Parameter	Required	Description
name	No	The name of the Spark application.
file	Yes	Scala: the OSS path of the Scala application written in Step 2. Python: the OSS path of the Python application written in Step 2.
jars	Yes	The OSS path of the Maven dependencies prepared in Step 1.
ClassName	Yes if specific conditions are met	The name of the entry class for the Scala application. This parameter is required when you submit a Scala application.
pyFiles	Yes if specific conditions are met	The OSS path of the Maven dependencies prepared in Step 1. This parameter is required when you submit a Python application.
spark.adb.version	Yes	The Spark version, which must be set to 3.5.

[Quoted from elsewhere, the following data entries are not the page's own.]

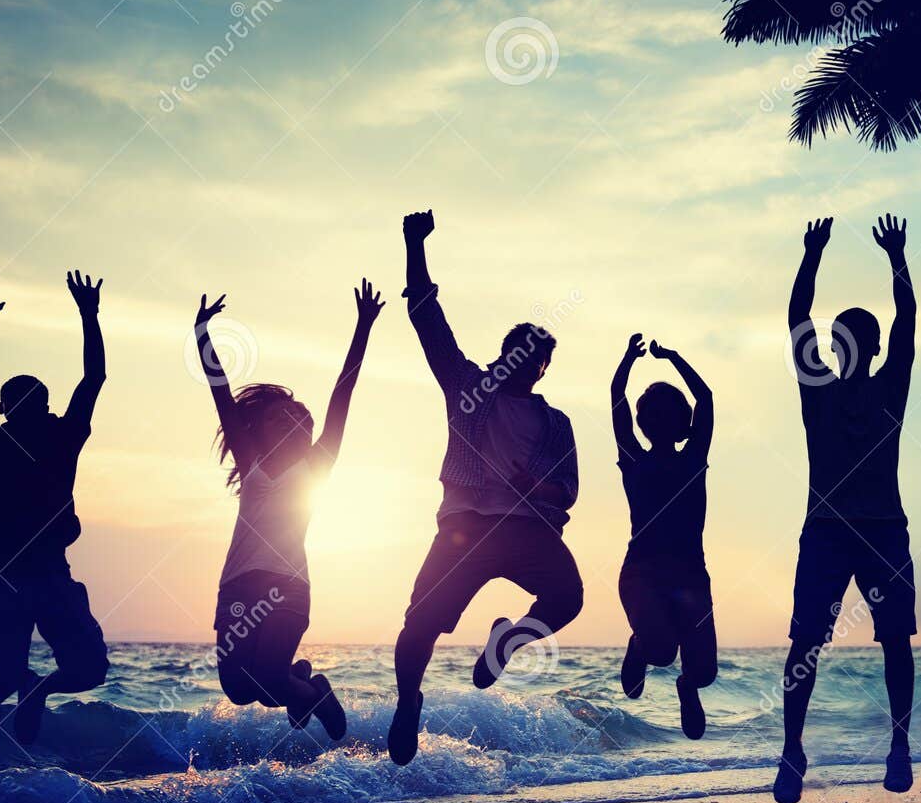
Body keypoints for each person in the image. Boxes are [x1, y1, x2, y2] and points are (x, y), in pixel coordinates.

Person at [390, 209, 582, 766]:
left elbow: (567, 492)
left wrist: (536, 487)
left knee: (568, 598)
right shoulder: (467, 388)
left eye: (536, 357)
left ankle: (507, 641)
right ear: (504, 352)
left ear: (544, 367)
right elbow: (427, 318)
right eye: (517, 351)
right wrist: (414, 245)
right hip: (465, 530)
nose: (527, 362)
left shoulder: (556, 423)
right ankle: (408, 704)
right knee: (419, 622)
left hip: (528, 531)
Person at [193, 282, 384, 740]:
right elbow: (220, 393)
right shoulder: (250, 459)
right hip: (238, 584)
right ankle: (305, 684)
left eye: (304, 417)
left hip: (287, 586)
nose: (298, 420)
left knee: (269, 681)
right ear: (261, 425)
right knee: (240, 690)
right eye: (286, 415)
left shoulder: (317, 463)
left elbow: (344, 392)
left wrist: (363, 326)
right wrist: (202, 332)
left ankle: (313, 690)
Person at [774, 214, 918, 803]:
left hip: (882, 530)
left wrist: (897, 258)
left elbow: (907, 323)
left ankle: (900, 744)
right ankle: (792, 750)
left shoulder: (890, 386)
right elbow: (796, 320)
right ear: (834, 348)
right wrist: (812, 255)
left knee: (895, 639)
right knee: (806, 641)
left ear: (874, 347)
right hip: (830, 531)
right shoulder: (820, 390)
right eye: (839, 340)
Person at [0, 273, 111, 766]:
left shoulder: (36, 438)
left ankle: (32, 690)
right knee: (7, 679)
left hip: (47, 574)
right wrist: (88, 314)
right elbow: (92, 380)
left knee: (84, 670)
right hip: (8, 576)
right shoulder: (7, 440)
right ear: (12, 409)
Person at [610, 333, 717, 738]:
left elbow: (705, 398)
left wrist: (675, 356)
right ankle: (639, 645)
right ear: (643, 422)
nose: (659, 419)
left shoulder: (694, 458)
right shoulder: (633, 458)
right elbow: (617, 398)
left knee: (703, 673)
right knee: (659, 652)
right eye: (651, 413)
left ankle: (686, 687)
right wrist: (627, 361)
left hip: (691, 574)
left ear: (682, 421)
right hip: (643, 572)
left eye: (669, 413)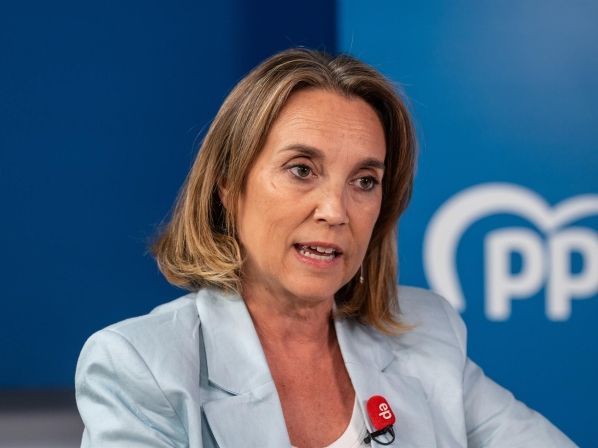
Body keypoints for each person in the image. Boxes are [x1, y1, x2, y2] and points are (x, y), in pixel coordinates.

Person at [75, 48, 576, 448]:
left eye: (364, 180)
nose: (336, 210)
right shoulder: (141, 364)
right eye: (302, 170)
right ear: (228, 184)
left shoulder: (428, 332)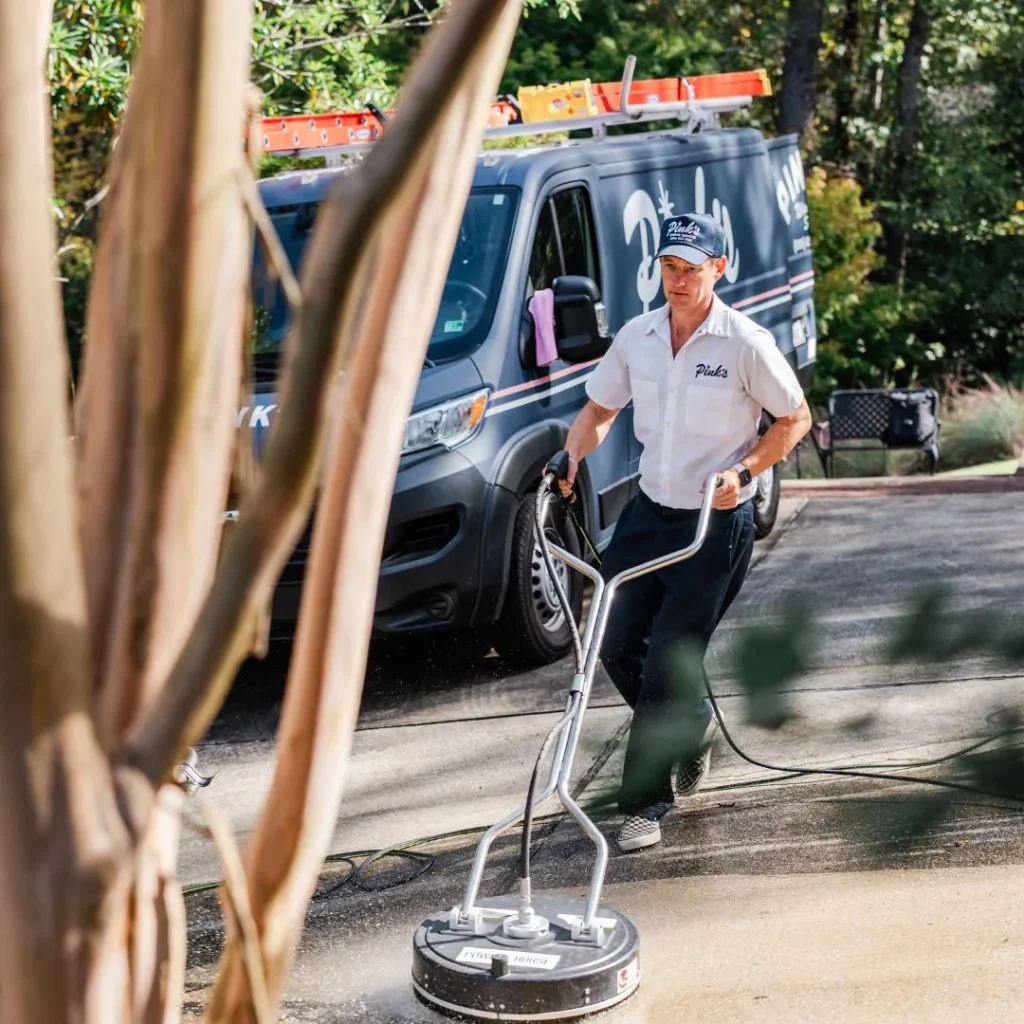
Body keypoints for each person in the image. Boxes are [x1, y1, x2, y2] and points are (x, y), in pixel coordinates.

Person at [555, 212, 811, 851]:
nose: (677, 281)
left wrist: (745, 470)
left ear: (718, 270)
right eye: (669, 268)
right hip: (649, 514)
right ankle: (693, 722)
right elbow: (600, 409)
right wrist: (572, 456)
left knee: (671, 656)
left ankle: (644, 802)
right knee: (612, 646)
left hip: (715, 523)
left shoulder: (745, 343)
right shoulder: (638, 337)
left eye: (690, 270)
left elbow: (795, 418)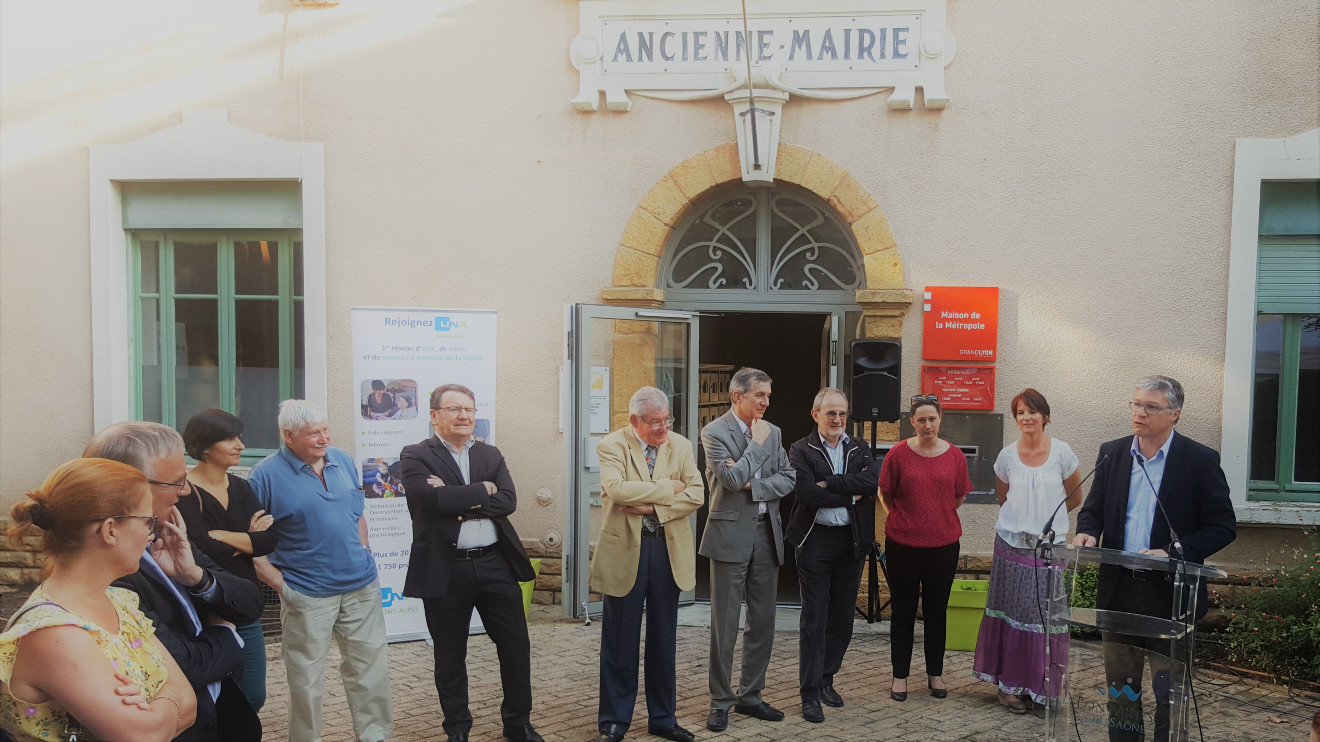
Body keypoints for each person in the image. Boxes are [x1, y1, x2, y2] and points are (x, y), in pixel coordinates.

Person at [1073, 376, 1236, 742]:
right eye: (1136, 404)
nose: (1139, 413)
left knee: (1169, 696)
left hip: (1171, 596)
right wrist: (1088, 532)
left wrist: (1174, 552)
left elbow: (1223, 527)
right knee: (1122, 695)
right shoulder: (1112, 453)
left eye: (1150, 407)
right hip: (1119, 592)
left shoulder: (1199, 460)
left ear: (1175, 414)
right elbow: (1093, 511)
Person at [85, 421, 265, 742]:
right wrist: (224, 629)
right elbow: (182, 665)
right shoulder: (107, 571)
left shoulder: (165, 534)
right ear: (131, 485)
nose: (184, 491)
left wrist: (197, 578)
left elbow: (251, 603)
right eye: (178, 481)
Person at [0, 458, 198, 742]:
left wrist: (154, 706)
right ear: (110, 530)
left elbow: (190, 700)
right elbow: (144, 735)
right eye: (148, 520)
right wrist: (165, 696)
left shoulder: (117, 600)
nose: (151, 532)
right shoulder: (54, 634)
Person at [397, 384, 542, 742]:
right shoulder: (415, 455)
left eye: (469, 409)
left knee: (514, 645)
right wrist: (482, 490)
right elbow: (427, 499)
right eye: (454, 409)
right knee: (449, 655)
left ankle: (518, 723)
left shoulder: (490, 454)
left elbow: (508, 501)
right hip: (446, 568)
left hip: (495, 564)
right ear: (434, 416)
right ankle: (457, 729)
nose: (464, 416)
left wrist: (452, 494)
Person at [248, 400, 393, 742]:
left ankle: (375, 736)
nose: (323, 438)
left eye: (325, 429)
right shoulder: (264, 475)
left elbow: (356, 513)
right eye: (313, 433)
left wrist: (365, 552)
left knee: (370, 671)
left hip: (361, 586)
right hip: (307, 594)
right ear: (289, 435)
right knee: (306, 680)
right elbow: (249, 541)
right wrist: (283, 586)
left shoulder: (342, 459)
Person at [589, 387, 704, 742]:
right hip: (627, 550)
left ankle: (663, 719)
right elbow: (617, 489)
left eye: (667, 419)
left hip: (667, 550)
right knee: (620, 640)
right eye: (655, 421)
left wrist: (652, 506)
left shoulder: (681, 445)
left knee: (664, 639)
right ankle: (614, 722)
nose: (662, 427)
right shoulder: (612, 445)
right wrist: (669, 487)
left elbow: (697, 493)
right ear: (634, 421)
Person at [697, 367, 796, 733]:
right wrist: (755, 447)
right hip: (728, 536)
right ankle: (721, 701)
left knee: (763, 621)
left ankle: (751, 695)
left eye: (769, 395)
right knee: (725, 624)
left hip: (766, 535)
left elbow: (789, 478)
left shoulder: (776, 432)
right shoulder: (713, 432)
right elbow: (730, 479)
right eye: (760, 395)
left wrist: (755, 487)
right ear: (737, 396)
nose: (766, 402)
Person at [972, 389, 1082, 713]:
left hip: (1050, 549)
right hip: (1011, 547)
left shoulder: (1062, 452)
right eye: (1020, 412)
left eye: (1032, 411)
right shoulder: (1007, 456)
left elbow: (1074, 497)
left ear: (1045, 417)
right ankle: (1008, 689)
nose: (1026, 417)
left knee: (1044, 618)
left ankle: (1039, 687)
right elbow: (1003, 497)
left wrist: (1047, 520)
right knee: (1014, 615)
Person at [785, 388, 877, 723]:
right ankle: (809, 694)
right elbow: (806, 492)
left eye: (842, 413)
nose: (837, 420)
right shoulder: (800, 449)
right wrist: (850, 496)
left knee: (842, 618)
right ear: (816, 415)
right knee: (814, 619)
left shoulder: (859, 447)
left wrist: (834, 484)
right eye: (830, 414)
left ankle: (826, 678)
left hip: (850, 542)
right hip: (815, 543)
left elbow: (871, 481)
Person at [180, 409, 279, 713]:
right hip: (203, 611)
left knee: (252, 695)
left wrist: (221, 534)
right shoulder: (184, 491)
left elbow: (269, 539)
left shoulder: (241, 487)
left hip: (243, 605)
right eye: (230, 438)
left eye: (239, 437)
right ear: (205, 445)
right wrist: (245, 539)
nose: (241, 445)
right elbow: (200, 550)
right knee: (211, 697)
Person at [878, 394, 971, 702]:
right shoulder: (898, 454)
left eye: (932, 418)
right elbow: (885, 491)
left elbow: (958, 496)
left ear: (940, 419)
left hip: (943, 546)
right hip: (903, 545)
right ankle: (899, 676)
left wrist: (937, 516)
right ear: (912, 422)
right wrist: (901, 517)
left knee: (936, 612)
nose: (927, 424)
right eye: (921, 419)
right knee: (902, 611)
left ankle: (935, 673)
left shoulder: (955, 455)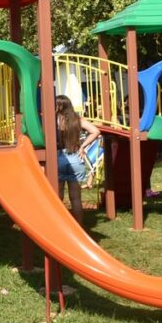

Other conf parameters	No	The configuration parameters that are required for the Spark application, which are similar to those of Apache Spark. The parameters must be in the `key: value` format. Separate multiple parameters with commas (,). For information about the configuration parameters that are different from those of Apache Spark or the configuration parameters that are specific to AnalyticDB for MySQL, see Spark application configuration parameters.

(Optional) On the Applications tab, find the Spark job and click Logs in the Actions column to view the running results of the job.